While it was unclear Tuesday how many signatures had been collected, an organizer of an effort seeking to recall a county commissioner does not believe there are enough to trigger an election.

While it was unclear Tuesday how many signatures had been collected, an organizer of an effort seeking to recall a county commissioner does not believe there are enough to trigger an election.

“I really don’t think we’re anywhere near where we need to be,” Michael Jordan said.

Jordan was a member of a committee that sought to recall County Commission Chairman Bob Holland.

Organizers of the effort had 90 days to collect at least 2,012 signatures of registered voters in Holland’s district. Collecting this number of signatures would result in a recall election.

Tuesday was the deadline for turning in the signatures to the County Clerk’s Office.

Jordan said he planned to turn in the signatures he collected. But based on what he has heard from others who were circulating the recall petition, he believes they are well short of the needed number of signatures.

“I would be shocked if we got 500,” Jordan said.

As of 4 p.m.

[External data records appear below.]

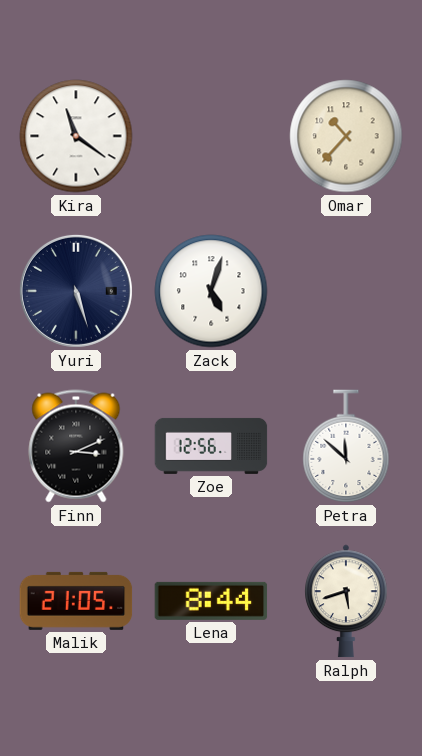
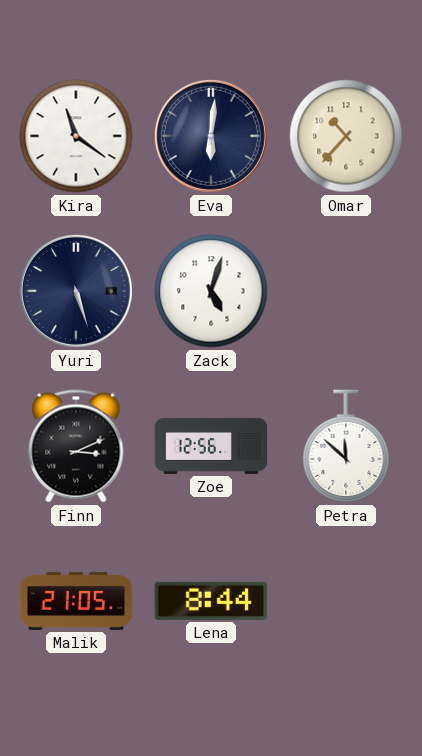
Eva: none -> 6:01
Ralph: 5:42 -> none
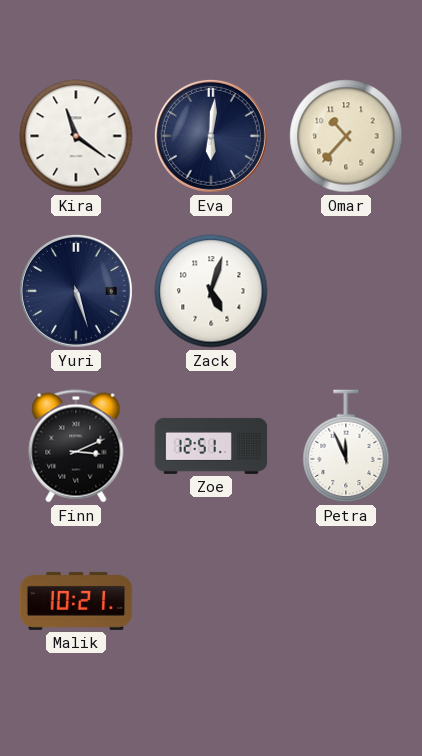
Zoe: 12:56 -> 12:51
Petra: 11:52 -> 11:56
Malik: 21:05 -> 10:21
Lena: 8:44 -> none
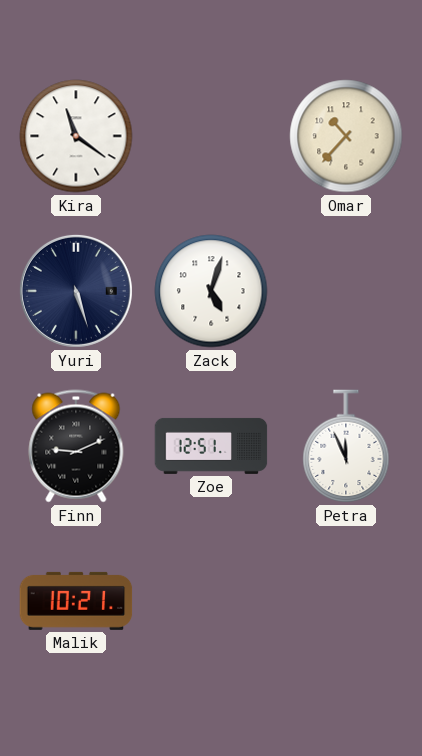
Eva: 6:01 -> none
Finn: 3:11 -> 9:11
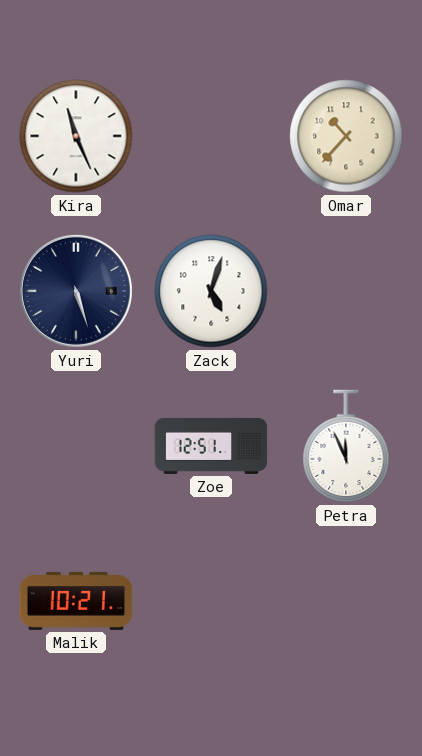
Kira: 11:21 -> 11:26
Finn: 9:11 -> none
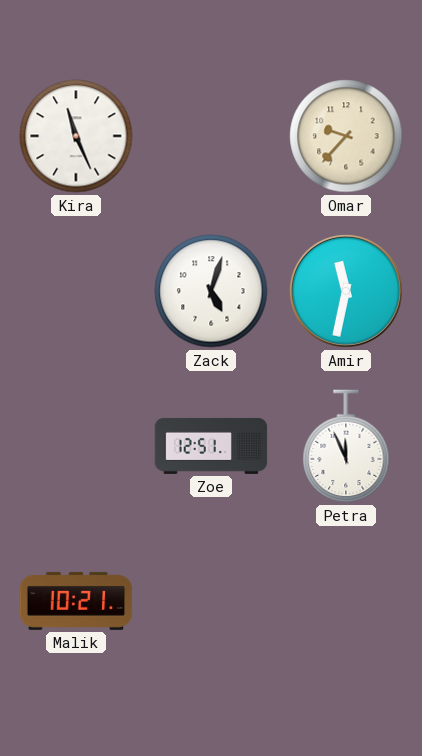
Omar: 10:37 -> 9:37
Yuri: 5:27 -> none
Amir: none -> 11:32
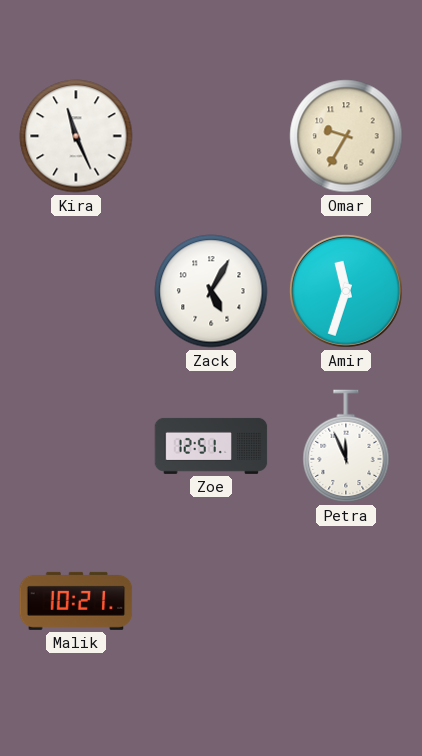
Omar: 9:37 -> 9:35
Zack: 5:03 -> 5:05
Amir: 11:32 -> 11:33
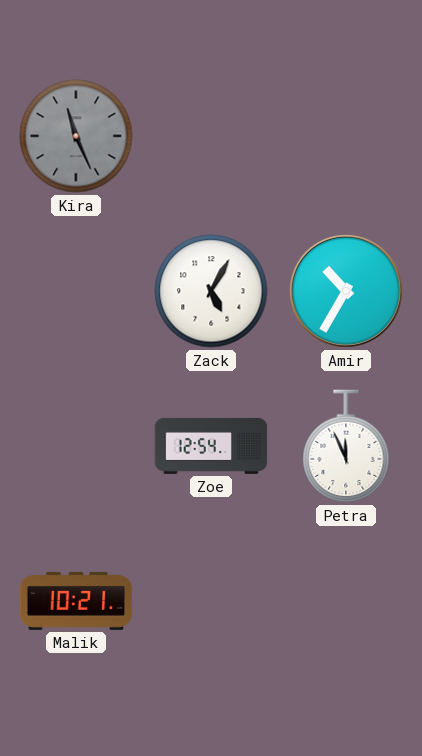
Kira dial: white -> grey
Omar: 9:35 -> none
Amir: 11:33 -> 10:35
Zoe: 12:51 -> 12:54
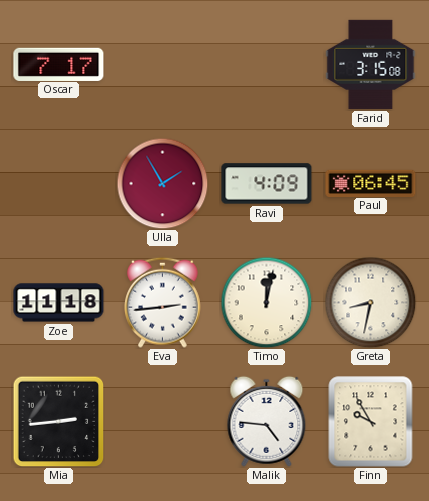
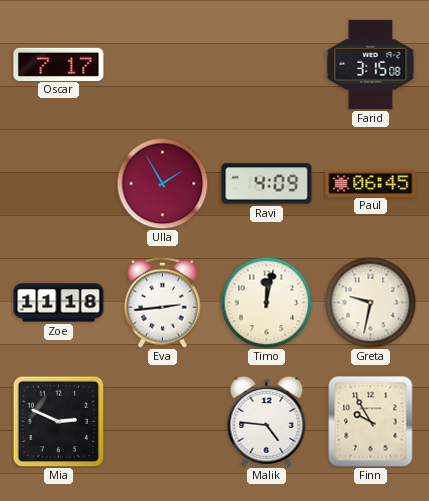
Greta: 8:32 -> 9:32
Mia: 2:44 -> 2:49
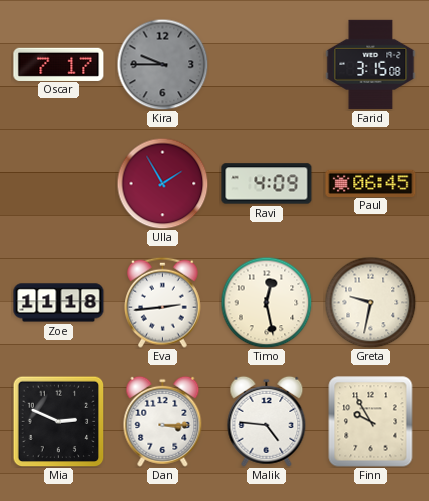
Kira: none -> 9:45
Timo: 12:02 -> 12:28
Dan: none -> 3:15
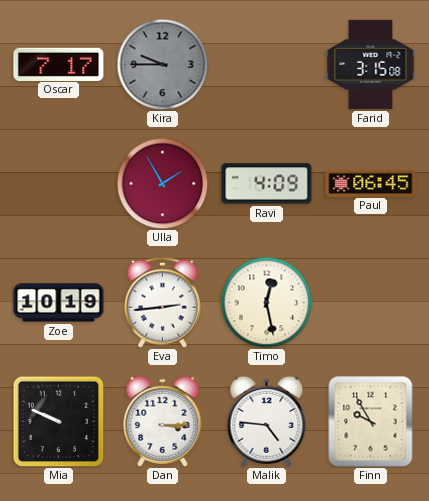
Zoe: 11:18 -> 10:19
Greta: 9:32 -> none
Mia: 2:49 -> 9:49
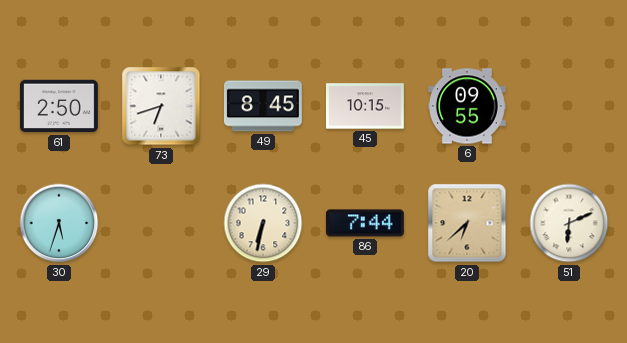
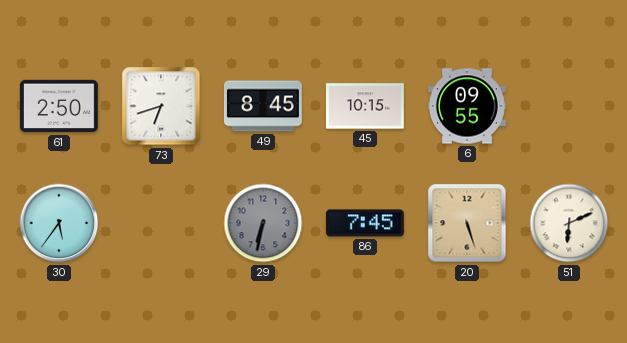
30: 5:33 -> 5:36
29 dial: cream -> grey
86: 7:44 -> 7:45
20: 6:38 -> 5:27
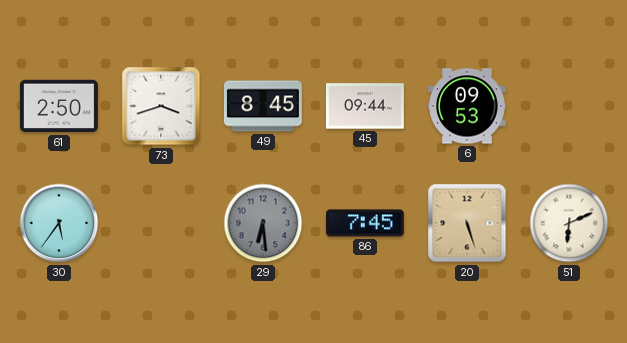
73: 6:42 -> 3:42
45: 10:15 -> 09:44
6: 09:55 -> 09:53
29: 6:32 -> 6:29
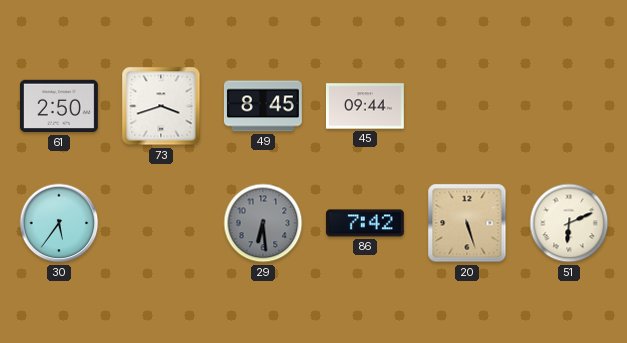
6: 09:53 -> none
86: 7:45 -> 7:42
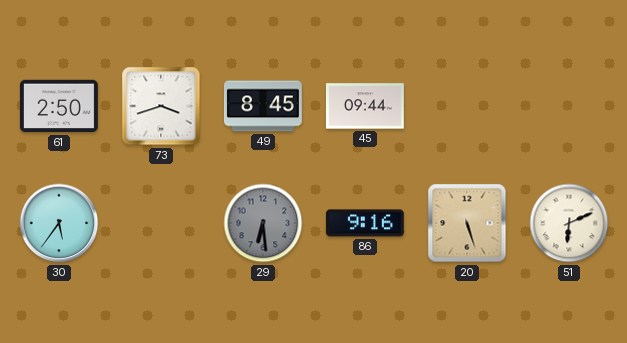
86: 7:42 -> 9:16
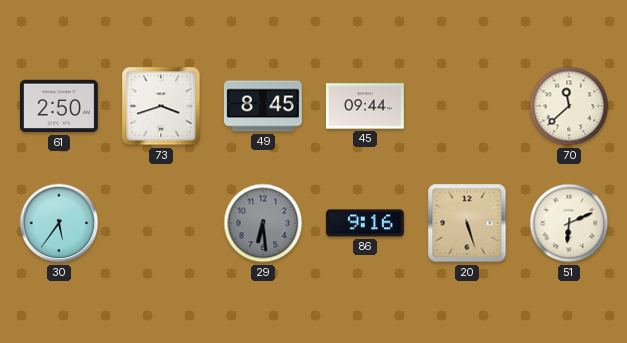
70: none -> 11:38
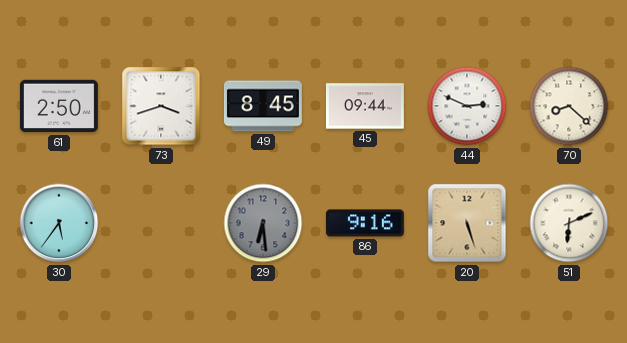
44: none -> 2:49
70: 11:38 -> 8:22
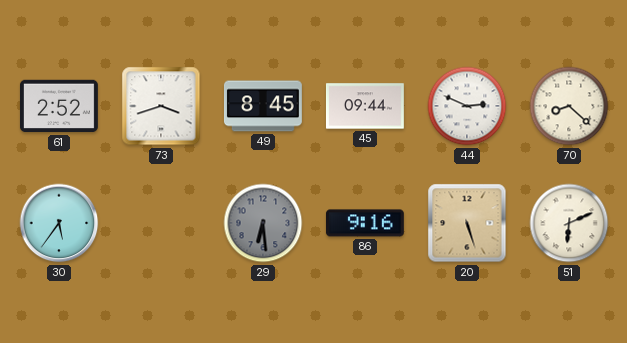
61: 2:50 -> 2:52
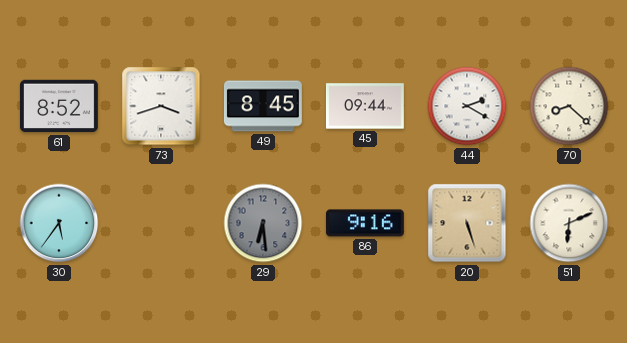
61: 2:52 -> 8:52
44: 2:49 -> 2:20
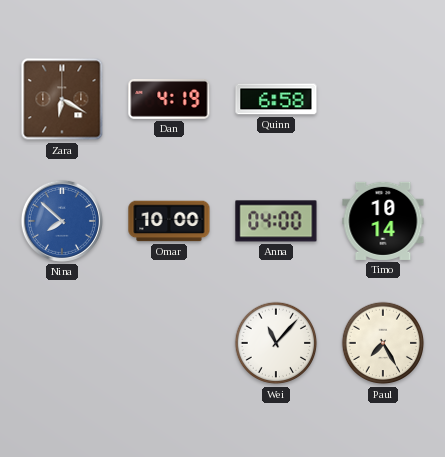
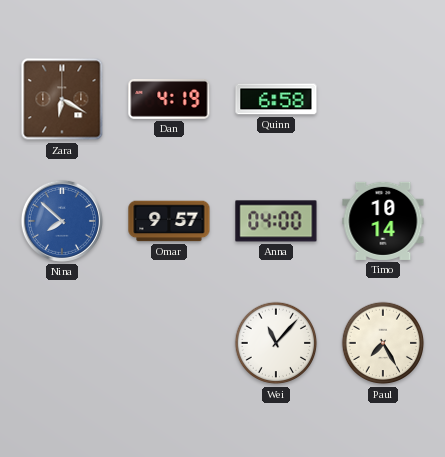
Omar: 10:00 -> 9:57
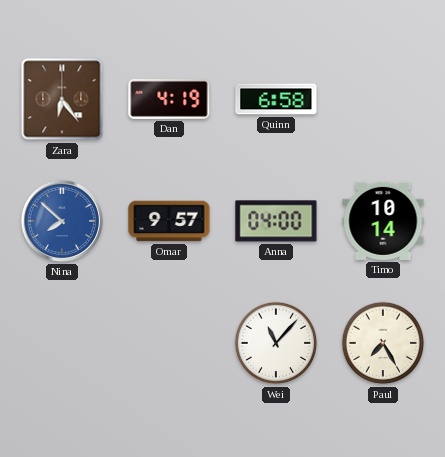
Zara: 6:20 -> 6:24
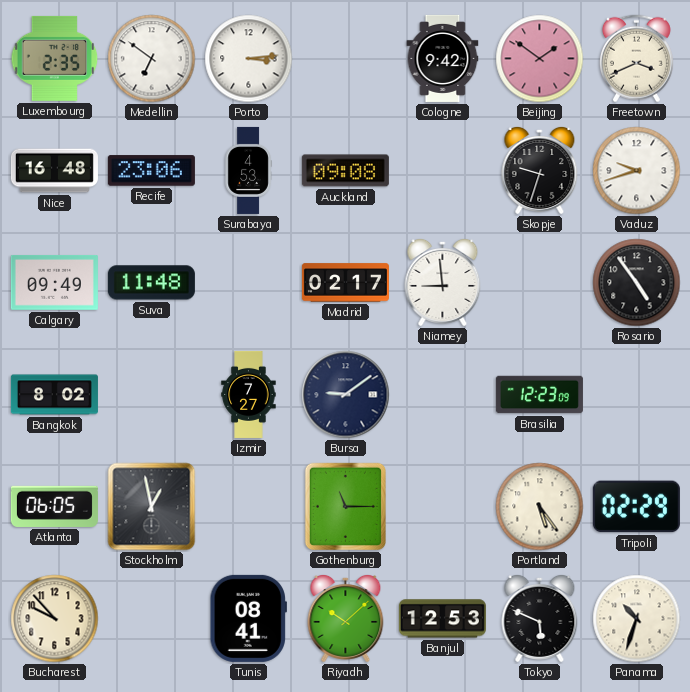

Tuesday, County Clerk Janet Klasinski said her office had not yet received any signatures for the recall effort.

Holland, a Republican, represents the County Commission’s 1st District, which includes most of northern Leavenworth County including a portion of the city of Leavenworth. He was re-elected to a second term on the commission in 2014.

In the fall, members of a committee submitted a written justification for why they were seeking to recall Holland. They argued Holland failed to perform his duties as a commissioner because of violations of the Kansas Open Meetings Act.

In September, the three county commissioners entered into a consent order agreement with the Kanas attorney general to resolve violations of the state’s open meetings law.

The Attorney General’s Office found the commissioners violated the Kansas Open Meetings Act in April by making binding decisions in executive session, not properly wording motions to go into executive session and not limiting discussion in executive session to topics identified in motions.

As part of the consent order, commissioners admitted to the violations. Each commissioner agreed to receive at least one hour of training regarding the open meetings law.

Jordan said he believes some people did not want to have anything to do with the recall petition because the 2016 election year was messy and nasty.

Holland was not on the ballot last year. But the two other commissioners were on the ballot. Commissioner Clyde Graeber won re-election. Commissioner Dennis Bixby lost in a primary, and he will be replaced by Doug Smith.

County Treasurer Janice Van Parys, who has had a contentious relationship with the County Commission, also was on the ballot in 2016. Van Parys was re-elected to the office of treasurer.

While he had not received official word Tuesday, Holland said he also had heard that the recall effort against him may be short of the needed number of signatures.

Holland said he wanted to thank people in the 1st District who have confidence in him.

Holland said commissioners are trying to move the county forward.

“I look forward to working with both county commissioners,” he said.